Derek stayed with Deaton for another week before he felt strong enough to get up. Even that, the simple stretching and moving of muscles had been a slow agony to his weak limbs. He fell just walking across the room, gripping onto an old x-ray machine to keep his balance. He hated himself, hated the weakness he felt. He never hated anything the way he hated his newly human body.

For the first few weeks, he felt like he was in a constant state of sensory deprivation. Everything felt off kilter. He felt removed from everything by a boundary of too little sensation. He couldn’t hear, see, smell, taste, or touch things the same. It felt so wrong, like he was a stranger in his own skin.

It was only after he could walk across the room without falling down that Deaton told him everything. Derek sat on the cot and listened with ears unwilling to hear. Deaton told him everything. He told Derek how he’d been in a coma for a close to a year, the machines stolen from the hospital and put in this room so that they could keep his life a secret, so that whoever set out the virus would think they achieved what they set out to.

Deaton told him how the powder had been a type of lycanthrope disease, a type of anthrax that specifically targeted werewolves. It had swept the country, killing off the were populace one by one. Jackson and the wolves from his territory had been carriers, unknowingly transporting the sickness inside of them even though they thought they got away. They didn’t know until it was too late, until they arrived home and started to drop like flies, infecting the rest of the pack.

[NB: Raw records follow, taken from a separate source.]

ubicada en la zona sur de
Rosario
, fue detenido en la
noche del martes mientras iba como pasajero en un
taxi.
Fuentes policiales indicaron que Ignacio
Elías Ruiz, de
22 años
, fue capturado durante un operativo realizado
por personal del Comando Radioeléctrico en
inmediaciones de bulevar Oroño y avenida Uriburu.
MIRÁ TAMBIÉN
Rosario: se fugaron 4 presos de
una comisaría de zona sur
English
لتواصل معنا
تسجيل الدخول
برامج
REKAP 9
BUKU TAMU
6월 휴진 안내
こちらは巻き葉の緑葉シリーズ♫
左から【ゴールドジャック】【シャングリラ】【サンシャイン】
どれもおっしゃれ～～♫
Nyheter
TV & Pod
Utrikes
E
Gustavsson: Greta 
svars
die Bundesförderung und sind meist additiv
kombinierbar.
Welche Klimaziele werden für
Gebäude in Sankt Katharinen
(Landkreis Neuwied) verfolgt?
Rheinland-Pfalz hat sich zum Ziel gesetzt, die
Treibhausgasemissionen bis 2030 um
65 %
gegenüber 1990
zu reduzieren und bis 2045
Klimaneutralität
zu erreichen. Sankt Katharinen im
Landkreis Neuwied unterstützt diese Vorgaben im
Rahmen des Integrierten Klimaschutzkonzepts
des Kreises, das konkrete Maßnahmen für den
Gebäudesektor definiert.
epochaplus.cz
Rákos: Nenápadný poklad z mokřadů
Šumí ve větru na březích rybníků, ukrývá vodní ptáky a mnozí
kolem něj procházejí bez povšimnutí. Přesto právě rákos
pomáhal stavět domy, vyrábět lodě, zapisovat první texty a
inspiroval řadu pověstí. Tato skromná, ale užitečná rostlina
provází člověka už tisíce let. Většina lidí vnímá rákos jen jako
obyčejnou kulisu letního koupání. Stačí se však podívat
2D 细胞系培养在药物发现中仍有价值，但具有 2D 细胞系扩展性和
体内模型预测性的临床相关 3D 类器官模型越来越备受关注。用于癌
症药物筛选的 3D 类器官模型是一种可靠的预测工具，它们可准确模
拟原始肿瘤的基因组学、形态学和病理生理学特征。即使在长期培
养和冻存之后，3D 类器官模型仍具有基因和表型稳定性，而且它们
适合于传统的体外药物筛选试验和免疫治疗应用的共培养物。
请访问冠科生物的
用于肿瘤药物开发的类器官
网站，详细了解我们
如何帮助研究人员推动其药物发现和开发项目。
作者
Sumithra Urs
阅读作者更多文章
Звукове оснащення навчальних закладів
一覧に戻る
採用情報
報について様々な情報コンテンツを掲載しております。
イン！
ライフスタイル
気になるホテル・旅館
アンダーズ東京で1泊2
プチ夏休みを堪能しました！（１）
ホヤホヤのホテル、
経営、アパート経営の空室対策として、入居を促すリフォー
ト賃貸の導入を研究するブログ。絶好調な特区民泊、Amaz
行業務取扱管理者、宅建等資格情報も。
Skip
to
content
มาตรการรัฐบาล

The same thing happened to the New York wolves, to every pack across Northern America.

They were dead, all of the werewolves in the country. They had been killed or the wolf had been burned out of them by the virus. Only the alphas survived, and even then, most of them died. As humans, their immune systems were weak, weaker than normal. They succumbed to sicknesses easily, not having built up their immune systems over the course of their life. Everything they’d been exposed to as werewolves still lingered somewhere inside of them. Many alphas fought the burning virus only to die from some common illness. But even they had been hunted, vulnerable now without the wolf to protect them, killed off one by one by hunters.

It had been almost a year, and Derek was the sole survivor.

Everyone, his whole pack, wiped out. Every wolf he had ever met was dead now. He tried to say something, anything, to Deaton, but he had no words. He elected to stay silent. What could he say? What could he possibly say to make up for what he did? Sorry wouldn’t bring Scott back, or Isaac, or Boyd, or Peter, or Jackson or any of the other innocent people who died because of his foolish choices.

Derek stayed for another few weeks before it became too much. He couldn’t stand the thought of staying there any longer, of wasting away in a back room in the vet’s office, safe and sound while he had single-handedly caused the fall and destruction of his entire species.